Inspirasi dari Alam yang Tak Pernah Diam
Kisahnya dimulai sederhana. Saat pandemi, Naufal banyak menghabiskan waktu di kampung halamannya di Lembang, dikelilingi hutan pinus dan udara pegunungan yang menenangkan. Di sela-sela kesibukannya mengerjakan proyek freelance, ia sering mengamati fenomena alam: tetesan hujan di daun, hembusan angin, bahkan gerakan semut yang membentuk jalur teratur.
“Awalnya saya cuma penasaran, kenapa semua di alam ini punya ritme. Entah itu suara jangkrik, ombak laut, atau arah tumbuhnya pohon,” ujar Naufal dalam sebuah wawancara daring. “Lalu saya berpikir, kalau alam punya pola, berarti dia juga punya algoritma.”
Dari rasa penasaran itulah, Naufal mulai mencoba mentransformasikan fenomena alam ke dalam bentuk digital. Ia menggabungkan data suhu, arah angin, dan kelembapan udara dengan algoritma berbasis machine learning.

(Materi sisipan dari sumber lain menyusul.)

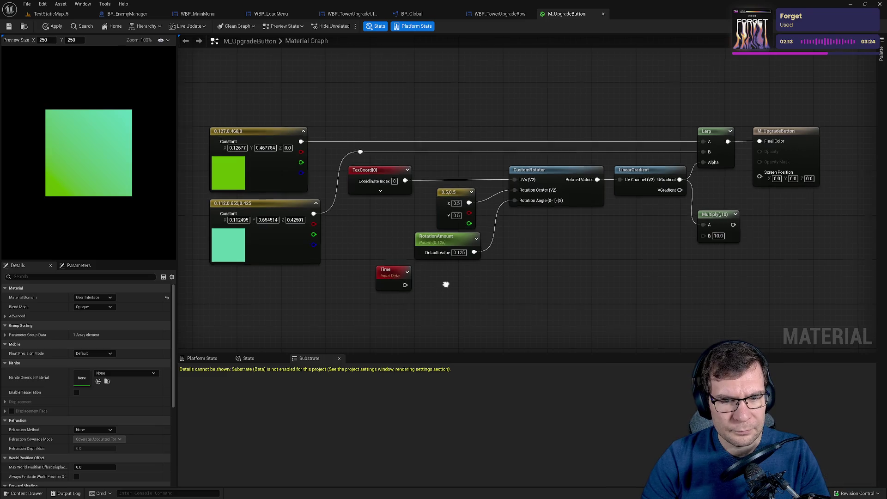
Feed Time through a Sine node into Rotation Angle, apply, save, and start a play test.
drag(384, 286, 467, 299)
text(sin)
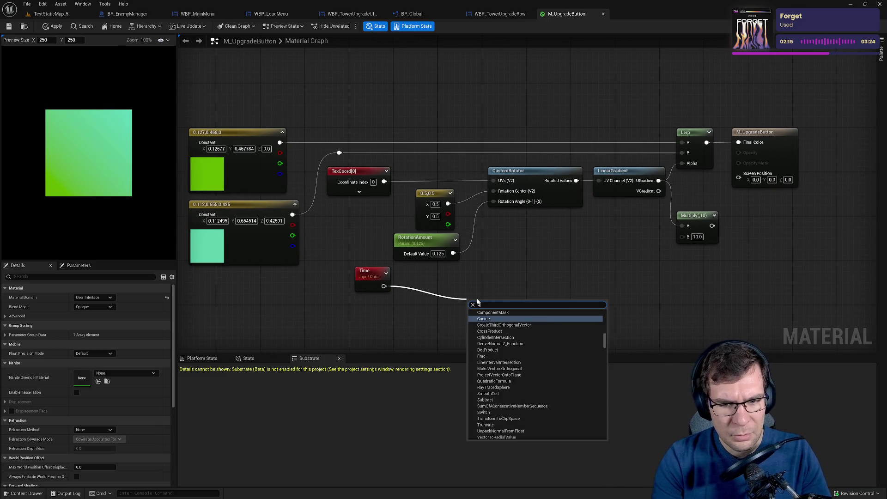
key(Return)
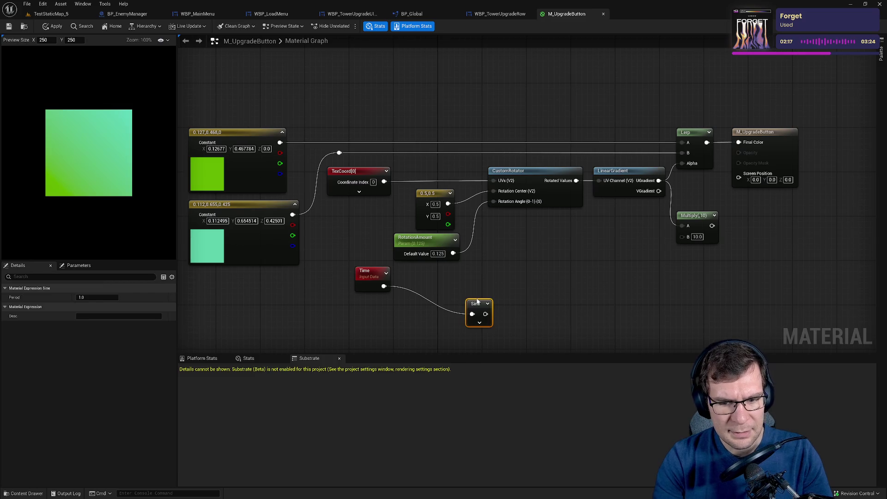
drag(484, 314, 495, 202)
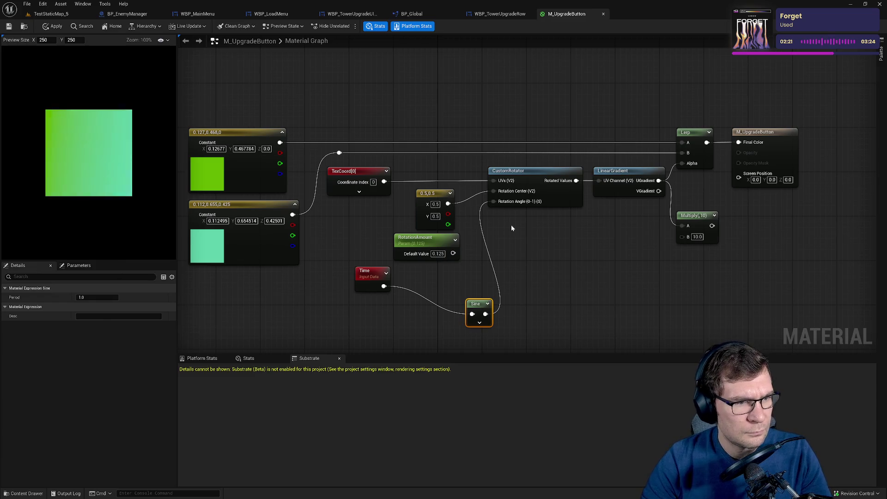
click(53, 25)
key(ctrl+s)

Hasilnya adalah pola gelombang visual yang berirama—bergerak lembut seperti helai rumput tertiup angin.
Netizen yang pertama kali melihat unggahan videonya di media sosial langsung membanjiri kolom komentar. Banyak yang menyebut ritmenya “menenangkan sekaligus misterius”. Ada pula yang berkata, “Gerakannya kayak Mahjong Wins tapi versi alam.”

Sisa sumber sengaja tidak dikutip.